– Чай пьете? – Юрка припомнил Володе его возмущение и насупился.
– На посиделках есть все, – ответил Володя шепотом.
– И разврат? – Юрка прищурился.
– Что ты, мы же комсомольцы! – Володя взглянул строго, но тут же улыбнулся: – Да ладно, я шучу. Все есть: преферанс, девушки, портвейн, самиздат.
– Погоди, какой еще портвейн? У вас и алкоголь есть? – Юрка теперь тоже шептал. – Где вы его берете? Когда наша соседка замуж выходила, на свадьбу даже бутылки водки добыть не смогли, спирт пили – батя с работы утащил.
– Это я его так называю – «портвейн», – принялся объяснять Володя. – Мой одногруппник возит. Он живет в деревне в области, там у него варят отличный самогон. По вкусу кому-то коньяк напоминает, мне – портвейн. Быстрей бы этот сухой закон кончился. Страшно за Мишку, рискует все-таки.
В этом диалоге потерялась Юркина обида. Он забыл о ней так быстро, будто ни ее, ни разлада, ни даже повода ссориться никогда не было. Словно они, откровенные как всегда, сейчас говорили о том же, о чем всегда, и вели себя и выглядели при этом обычно: Юрка – растрепанный и заинтересованный, Володя – аккуратный и чуть надменный. Было только одно отличие: высокая, будто до самого неба сетка, натянутая между ними.
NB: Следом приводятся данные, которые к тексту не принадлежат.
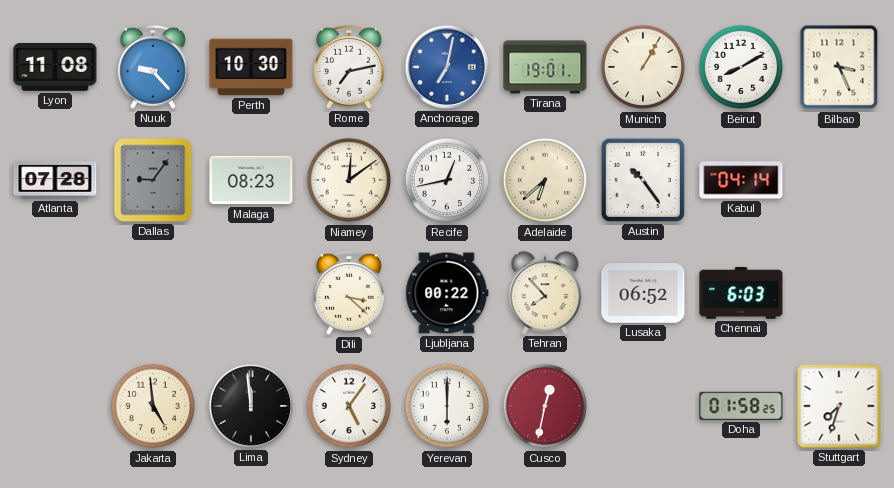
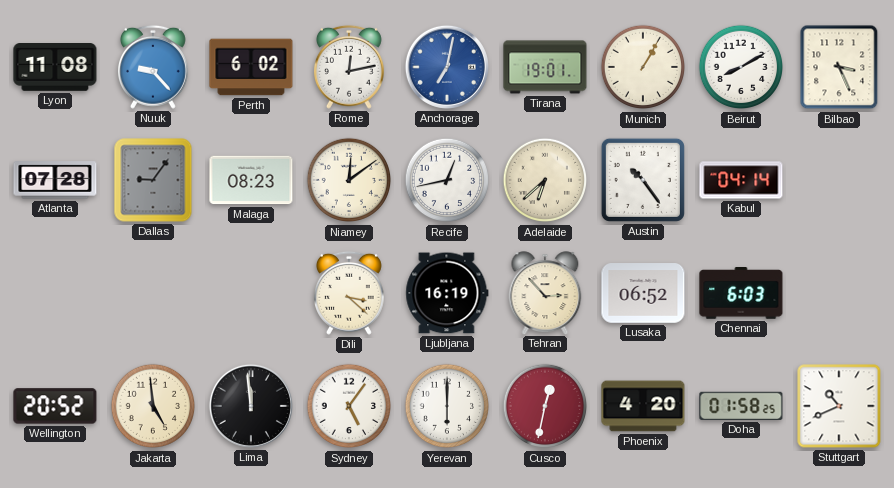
Perth: 10:30 -> 6:02
Rome: 7:13 -> 12:13
Ljubljana: 00:22 -> 16:19
Tehran: 7:53 -> 2:53
Wellington: none -> 20:52
Phoenix: none -> 4:20
Stuttgart: 7:33 -> 10:41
– Пойдем на репетицию, Юр? После нее расскажу все что захочешь, – предложил Володя. Его лицо посветлело, морщинки на лбу разгладились. – Только Ирине сообщи, что уходишь со мной.
Юрка кивнул. Сбегал к Ире, отпросился, косясь на крутящегося рядом физрука, положил ракетку на скамью и вышел с корта.
– То есть ты так вот всех там бросил и пошел искать меня? – поинтересовался он, когда свернули с главной площади к танцплощадке.
– Я Машу оставил за главную. Она, конечно, молодец, но не сможет провести репетицию, а поработать сегодня надо усердно. Завтра занятий не будет.
– Точно. Завтра же «Зарница», – расстроился Юрка.
Ведь это значило, что сегодня из-за приготовлений к игре им не удастся побыть вдвоем: после репетиции Юрка будет занят пришиванием погон, вечером у первого отряда запланирован смотр строя и песни. А завтра все работники и отдыхающие лагеря с раннего утра до самой ночи будут всецело поглощены масштабной игрой. Все-таки зря Юрка не отправился разведчиком в штаб.
Пустая, без единого стеклышка оконная рама скрипнула так протяжно и громко, что Юра вздрогнул. Дождь давно кончился, но редкие капли все еще падали с крыши и гремели, ударяясь о крошево тротуара, шелестели травой, звенели, разбиваясь о лежащие на земле осколки. Порывы ветра разносили эти звуки по одуванчиковой площадке. Казалось, сама природа имитировала жизнь, заполняла пустоту и обманывала. И Юра хотел бы обмануться, но не мог. Здесь было не просто пусто, а мертво. Особенно для того человека, который видел и слышал, какой яркой, веселой и гомонящей была жизнь пятого отряда. Теперь же все, что осталось от нее, – это окна мальчишеской спальни, зиявшие провалами справа от крыльца, и узкая бойница крохотной вожатской спальни, что чернела слева. Когда-то это была Володина комната, когда-то Володя там засыпал и просыпался, но – Юра улыбнулся – никак не мог выспаться.